# Given data
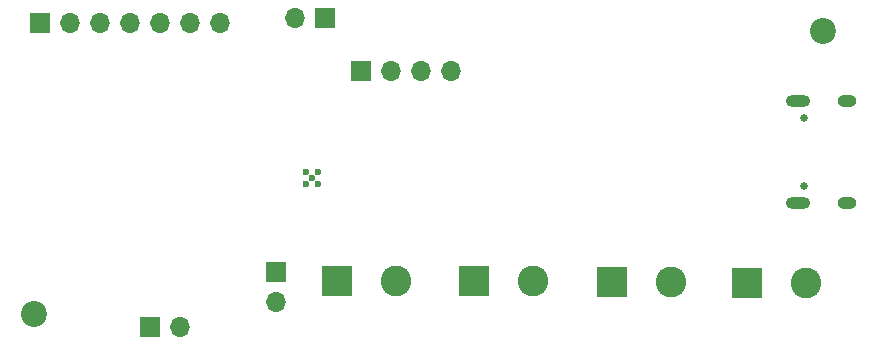
<source format=gbr>
%TF.GenerationSoftware,KiCad,Pcbnew,(5.1.9)-1*%
%TF.CreationDate,2021-11-09T18:36:26+00:00*%
%TF.ProjectId,Bluetooth_ignite_receiver,426c7565-746f-46f7-9468-5f69676e6974,rev?*%
%TF.SameCoordinates,Original*%
%TF.FileFunction,Soldermask,Bot*%
%TF.FilePolarity,Negative*%
%FSLAX46Y46*%
G04 Gerber Fmt 4.6, Leading zero omitted, Abs format (unit mm)*
G04 Created by KiCad (PCBNEW (5.1.9)-1) date 2021-11-09 18:36:26*
%MOMM*%
%LPD*%
G01*
G04 APERTURE LIST*
%ADD10C,2.200000*%
%ADD11O,1.700000X1.700000*%
%ADD12R,1.700000X1.700000*%
%ADD13C,0.650000*%
%ADD14O,1.600000X1.000000*%
%ADD15O,2.100000X1.000000*%
%ADD16C,2.600000*%
%ADD17R,2.600000X2.600000*%
%ADD18C,0.600000*%
G04 APERTURE END LIST*
D10*
%TO.C,REF\u002A\u002A*%
X146265900Y-78384400D03*
%TD*%
%TO.C,REF\u002A\u002A*%
X79476600Y-102362000D03*
%TD*%
D11*
%TO.C,J10*%
X99936300Y-101320600D03*
D12*
X99936300Y-98780600D03*
%TD*%
D11*
%TO.C,J9*%
X95224600Y-77660500D03*
X92684600Y-77660500D03*
X90144600Y-77660500D03*
X87604600Y-77660500D03*
X85064600Y-77660500D03*
X82524600Y-77660500D03*
D12*
X79984600Y-77660500D03*
%TD*%
D11*
%TO.C,J8*%
X114820700Y-81800700D03*
X112280700Y-81800700D03*
X109740700Y-81800700D03*
D12*
X107200700Y-81800700D03*
%TD*%
D13*
%TO.C,J5*%
X144651500Y-91523300D03*
X144651500Y-85743300D03*
D14*
X148331500Y-84313300D03*
X148331500Y-92953300D03*
D15*
X144151500Y-84313300D03*
X144151500Y-92953300D03*
%TD*%
D16*
%TO.C,J4*%
X121725700Y-99555300D03*
D17*
X116725700Y-99555300D03*
%TD*%
D16*
%TO.C,J3*%
X133384300Y-99593400D03*
D17*
X128384300Y-99593400D03*
%TD*%
D16*
%TO.C,J2*%
X110156000Y-99517200D03*
D17*
X105156000Y-99517200D03*
%TD*%
D16*
%TO.C,J1*%
X144852400Y-99695000D03*
D17*
X139852400Y-99695000D03*
%TD*%
D11*
%TO.C,J7*%
X101625400Y-77292200D03*
D12*
X104165400Y-77292200D03*
%TD*%
D11*
%TO.C,J6*%
X91808300Y-103416100D03*
D12*
X89268300Y-103416100D03*
%TD*%
D18*
%TO.C,U5*%
X103522400Y-91305000D03*
X102522400Y-91305000D03*
X103522400Y-90305000D03*
X102522400Y-90305000D03*
X103022400Y-90805000D03*
%TD*%
M02*

</source>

# Task goal
Restate each entry verbatim and skip every image.

# Result of this exercise
<source format=gbr>
%TF.GenerationSoftware,KiCad,Pcbnew,(5.1.9)-1*%
%TF.CreationDate,2021-11-09T18:36:26+00:00*%
%TF.ProjectId,Bluetooth_ignite_receiver,426c7565-746f-46f7-9468-5f69676e6974,rev?*%
%TF.SameCoordinates,Original*%
%TF.FileFunction,Soldermask,Bot*%
%TF.FilePolarity,Negative*%
%FSLAX46Y46*%
G04 Gerber Fmt 4.6, Leading zero omitted, Abs format (unit mm)*
G04 Created by KiCad (PCBNEW (5.1.9)-1) date 2021-11-09 18:36:26*
%MOMM*%
%LPD*%
G01*
G04 APERTURE LIST*
%ADD10C,2.200000*%
%ADD11O,1.700000X1.700000*%
%ADD12R,1.700000X1.700000*%
%ADD13C,0.650000*%
%ADD14O,1.600000X1.000000*%
%ADD15O,2.100000X1.000000*%
%ADD16C,2.600000*%
%ADD17R,2.600000X2.600000*%
%ADD18C,0.600000*%
G04 APERTURE END LIST*
D10*
%TO.C,REF\u002A\u002A*%
X146265900Y-78384400D03*
%TD*%
%TO.C,REF\u002A\u002A*%
X79476600Y-102362000D03*
%TD*%
D11*
%TO.C,J10*%
X99936300Y-101320600D03*
D12*
X99936300Y-98780600D03*
%TD*%
D11*
%TO.C,J9*%
X95224600Y-77660500D03*
X92684600Y-77660500D03*
X90144600Y-77660500D03*
X87604600Y-77660500D03*
X85064600Y-77660500D03*
X82524600Y-77660500D03*
D12*
X79984600Y-77660500D03*
%TD*%
D11*
%TO.C,J8*%
X114820700Y-81800700D03*
X112280700Y-81800700D03*
X109740700Y-81800700D03*
D12*
X107200700Y-81800700D03*
%TD*%
D13*
%TO.C,J5*%
X144651500Y-91523300D03*
X144651500Y-85743300D03*
D14*
X148331500Y-84313300D03*
X148331500Y-92953300D03*
D15*
X144151500Y-84313300D03*
X144151500Y-92953300D03*
%TD*%
D16*
%TO.C,J4*%
X121725700Y-99555300D03*
D17*
X116725700Y-99555300D03*
%TD*%
D16*
%TO.C,J3*%
X133384300Y-99593400D03*
D17*
X128384300Y-99593400D03*
%TD*%
D16*
%TO.C,J2*%
X110156000Y-99517200D03*
D17*
X105156000Y-99517200D03*
%TD*%
D16*
%TO.C,J1*%
X144852400Y-99695000D03*
D17*
X139852400Y-99695000D03*
%TD*%
D11*
%TO.C,J7*%
X101625400Y-77292200D03*
D12*
X104165400Y-77292200D03*
%TD*%
D11*
%TO.C,J6*%
X91808300Y-103416100D03*
D12*
X89268300Y-103416100D03*
%TD*%
D18*
%TO.C,U5*%
X103522400Y-91305000D03*
X102522400Y-91305000D03*
X103522400Y-90305000D03*
X102522400Y-90305000D03*
X103022400Y-90805000D03*
%TD*%
M02*

</source>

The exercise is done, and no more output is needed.